*GIVEN INSTRUCTION 1*
In the interview excerpt on writing fast, how many years did the interviewee teach screenwriting?

*SOURCE*
☆ ☆ ☆ ☆ ☆
Add to this the fact that we all share certain common influences.  The pop culture we watch, the books we read, the internet websites that get popular -- they float ideas out there into the general consciousness.  It's only natural that people will come up with some of the SAME IDEAS completely independently of one another.  A few years ago, I had four screenplays submitted from different parts of Australia, and all four had exactly the same story!  I couldn't believe it!  I wouldn't touch any of them, because as a producer, if I did, the others would've said I stole their idea!  But it's true -- four different writers thousands of miles apart with the same idea.

What this tells me is that the FIRST ideas we come up with may very well be ideas that MANY people have.  By digging deeper, creating multiple versions of scenes, finding the great idea beneath the great idea, we can truly discover our greatness.

But to get there, you've got to write.  And then write some more.  Can you see why I advocate writing FAST?

SZ: I know you used the FAST system to write the book, but what about a script? Have you ever applied FAST to a screenplay? If so, honestly, how did it go? Is it tough to eat your own dog food? Any tips for applying the system specifically to the screenwriting form?

I've used the FAST System to write two screenplays of my own, and I found it to be just as effective as it was on the book.  I will tell you honestly, though, that you'll need to have a pretty good handle on the specific nature of the screenwriting craft in order to reach really quick speeds in that form.  For me, I taught screenwriting for six years, and came to know the craft exceptionally well.  So when I FOCUS my idea, I can create a very specific and detailed roadmap for the script, which includes structure, characters, subtext throughlines, turning points, character arcs, and so on.  If you don't know the technical side of screenwriting, doing the FOCUS phase is a bit more guesswork.  Which just means you'll probably spend more time in Strengthen phase.
☆ ☆ ☆ ☆ ☆
*STORED DATA*
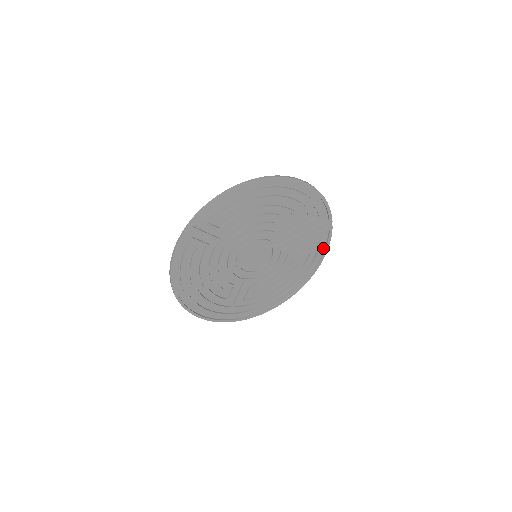
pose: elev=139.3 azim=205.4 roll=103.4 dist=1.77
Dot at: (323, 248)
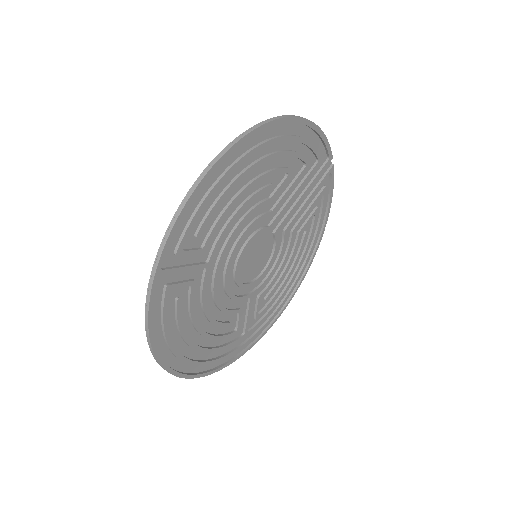
Dot at: (326, 199)
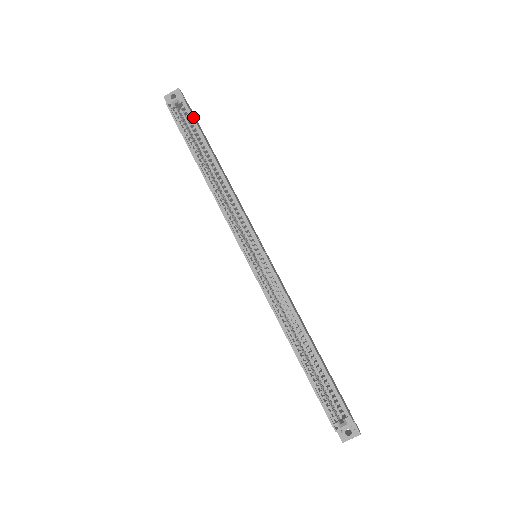
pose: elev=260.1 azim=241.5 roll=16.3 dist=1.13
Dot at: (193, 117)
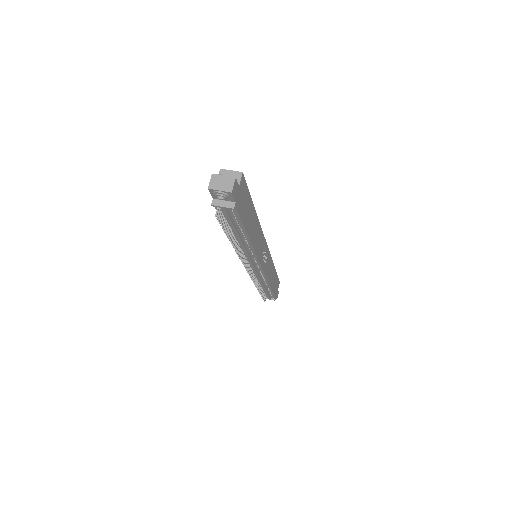
Dot at: (278, 278)
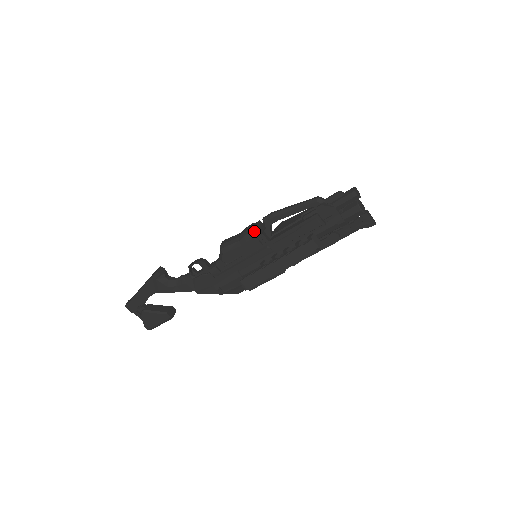
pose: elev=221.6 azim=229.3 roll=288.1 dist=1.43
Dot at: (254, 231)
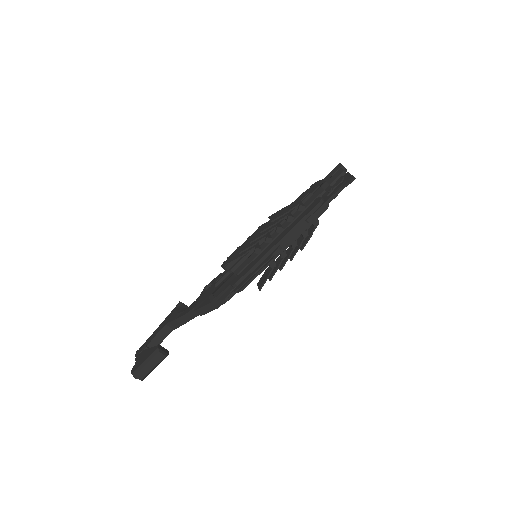
Dot at: occluded
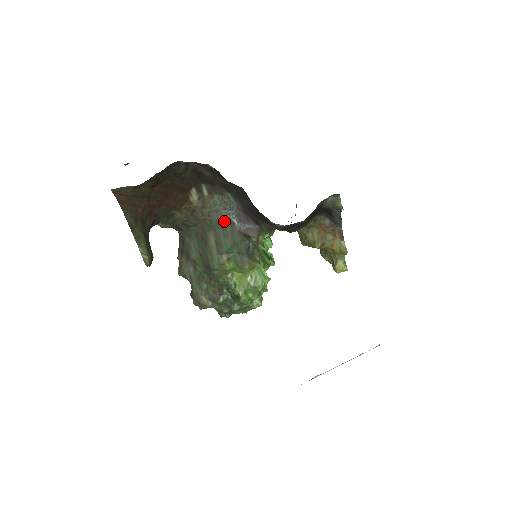
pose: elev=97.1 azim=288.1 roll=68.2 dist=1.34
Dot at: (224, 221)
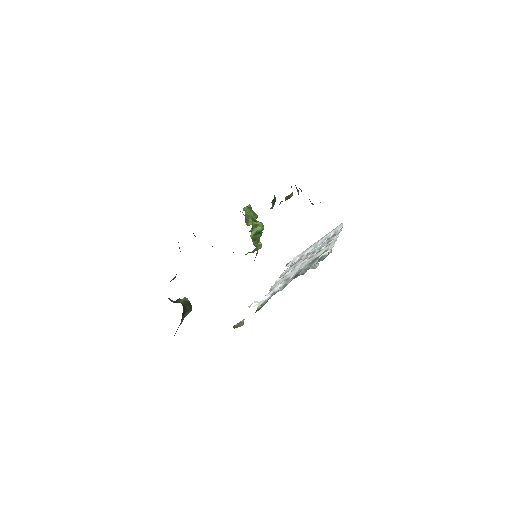
Dot at: occluded
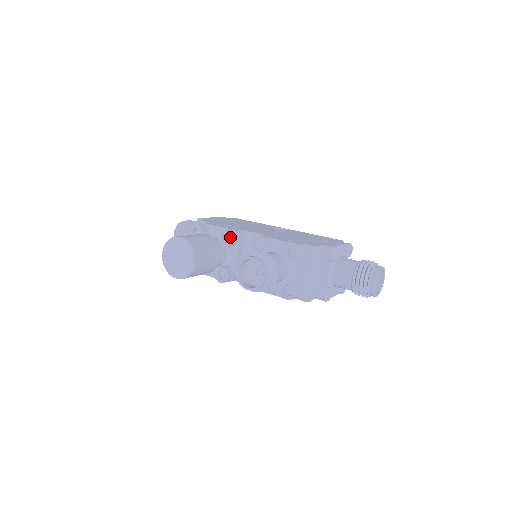
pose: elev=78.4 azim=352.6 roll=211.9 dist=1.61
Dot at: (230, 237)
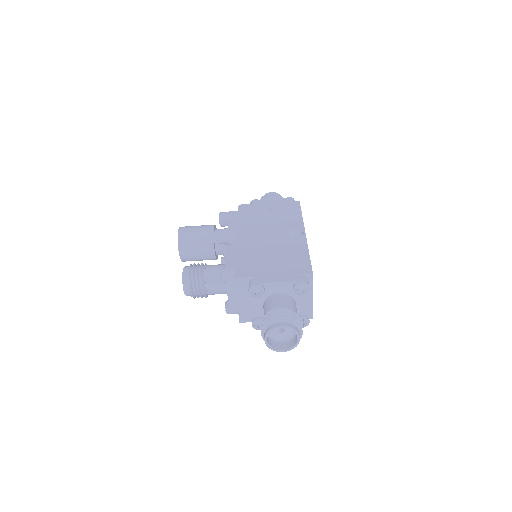
Dot at: (217, 237)
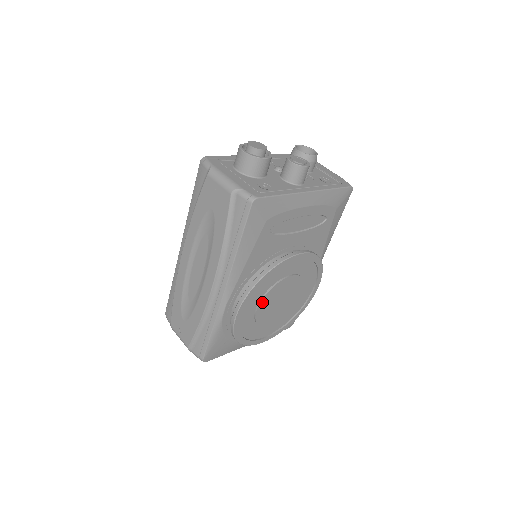
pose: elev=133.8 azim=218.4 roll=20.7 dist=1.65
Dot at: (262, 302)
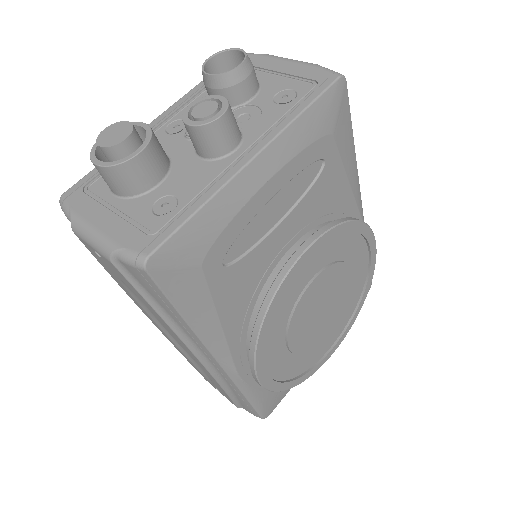
Dot at: (290, 338)
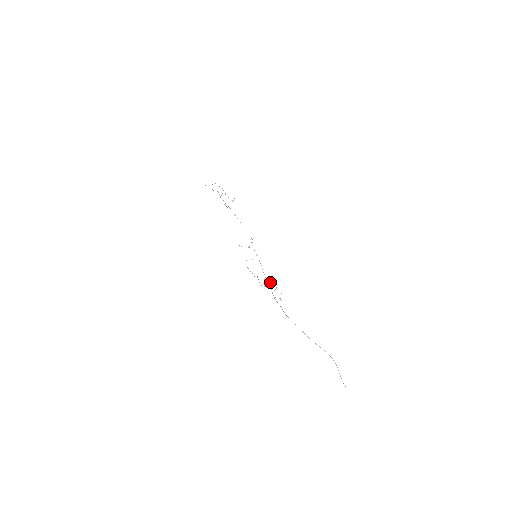
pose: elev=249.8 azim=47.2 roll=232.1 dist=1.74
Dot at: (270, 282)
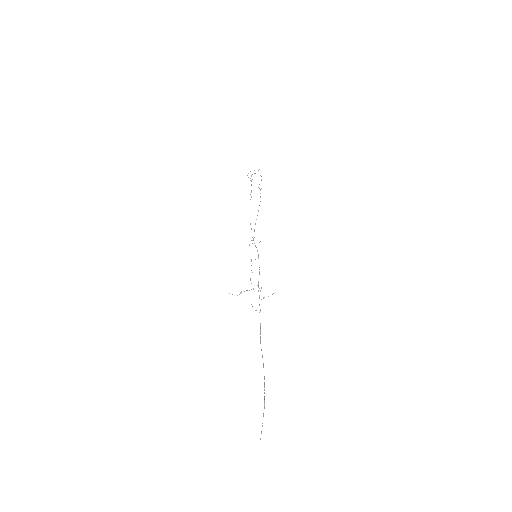
Dot at: (253, 289)
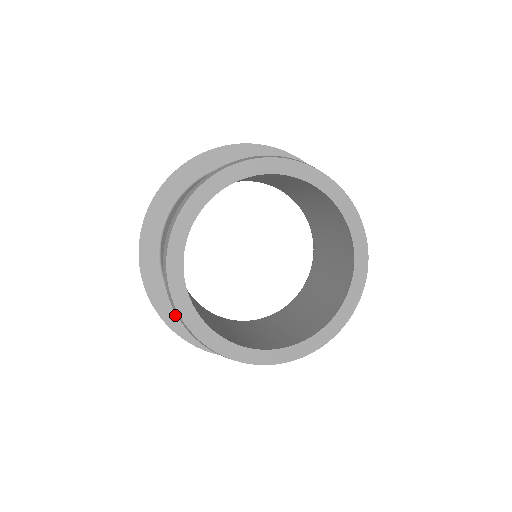
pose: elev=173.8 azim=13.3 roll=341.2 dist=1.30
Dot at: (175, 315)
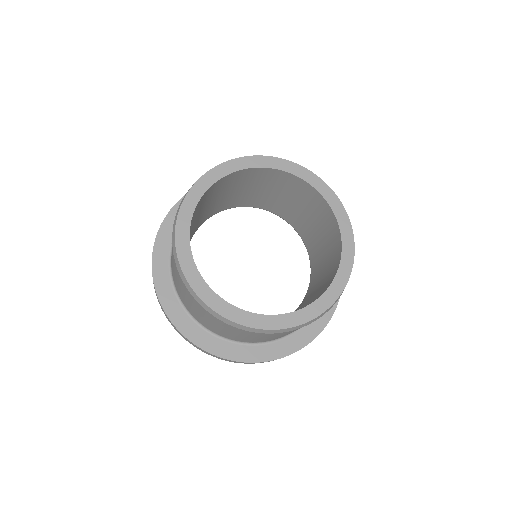
Dot at: (217, 344)
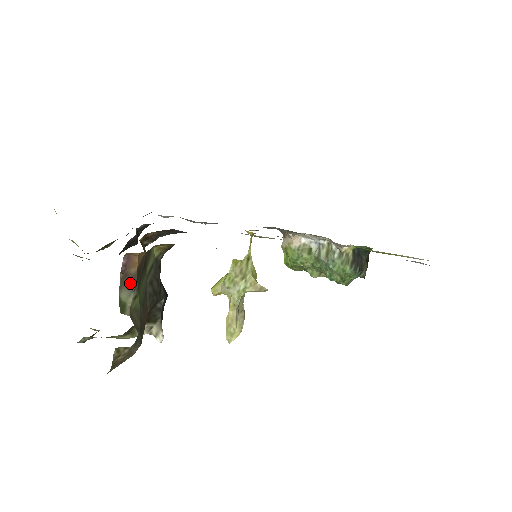
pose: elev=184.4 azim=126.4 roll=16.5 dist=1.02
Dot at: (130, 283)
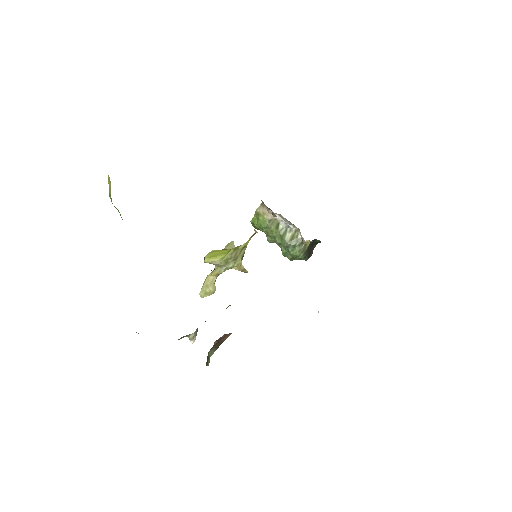
Dot at: (218, 345)
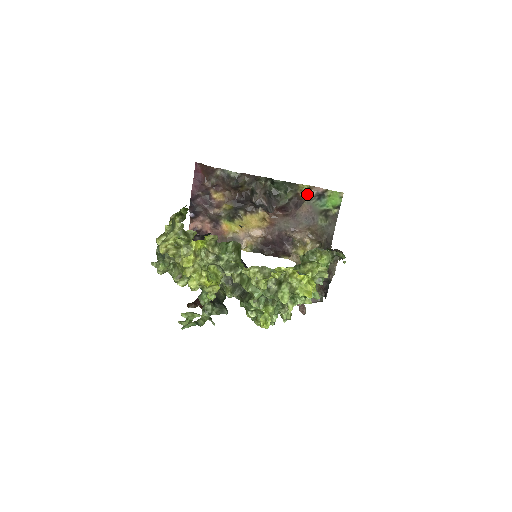
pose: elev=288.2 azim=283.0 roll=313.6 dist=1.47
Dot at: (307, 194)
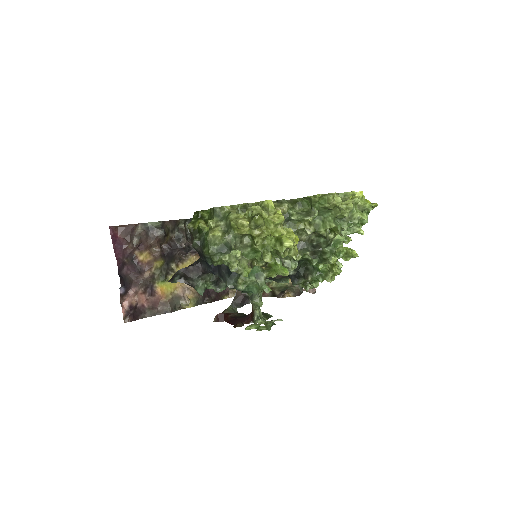
Dot at: occluded
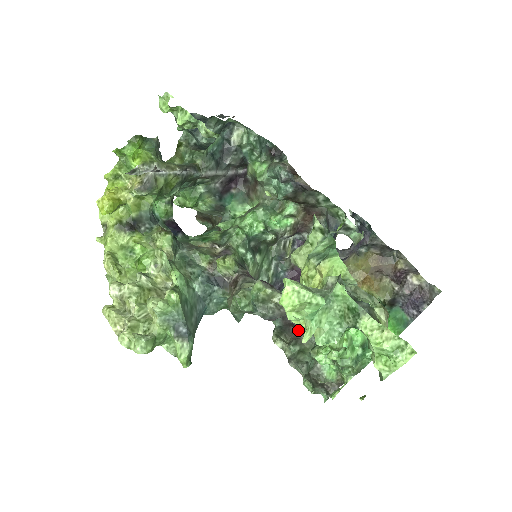
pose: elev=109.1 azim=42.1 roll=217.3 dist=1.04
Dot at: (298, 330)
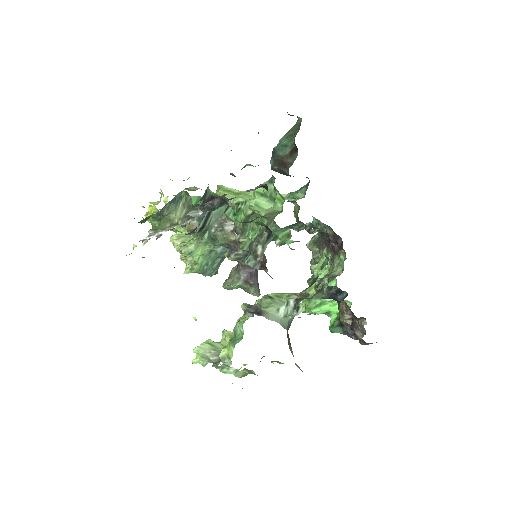
Dot at: occluded
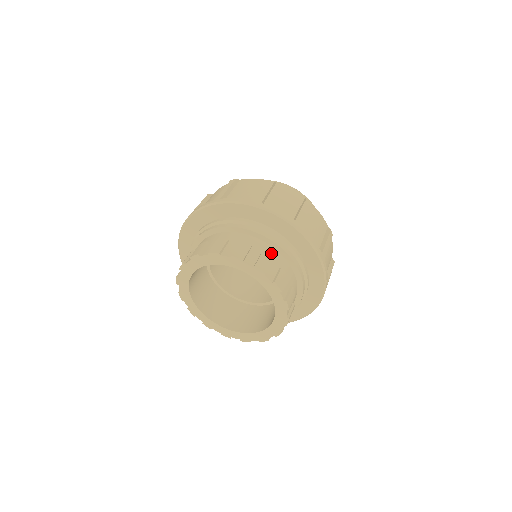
☆ ☆ ☆ ☆ ☆
*GIVEN INSTRUCTION 2*
Extract the records word for word from their start up to and including the line with "Dot at: (278, 278)", and leave the pictures out.

*FULL OUTPUT 1*
Six years.

*FULL OUTPUT 2*
pose: elev=139.3 azim=205.4 roll=103.4 dist=1.77
Dot at: (323, 248)
Dot at: (326, 199)
pose: elev=260.1 azim=241.5 roll=16.3 dist=1.13
Dot at: (193, 117)
Dot at: (278, 278)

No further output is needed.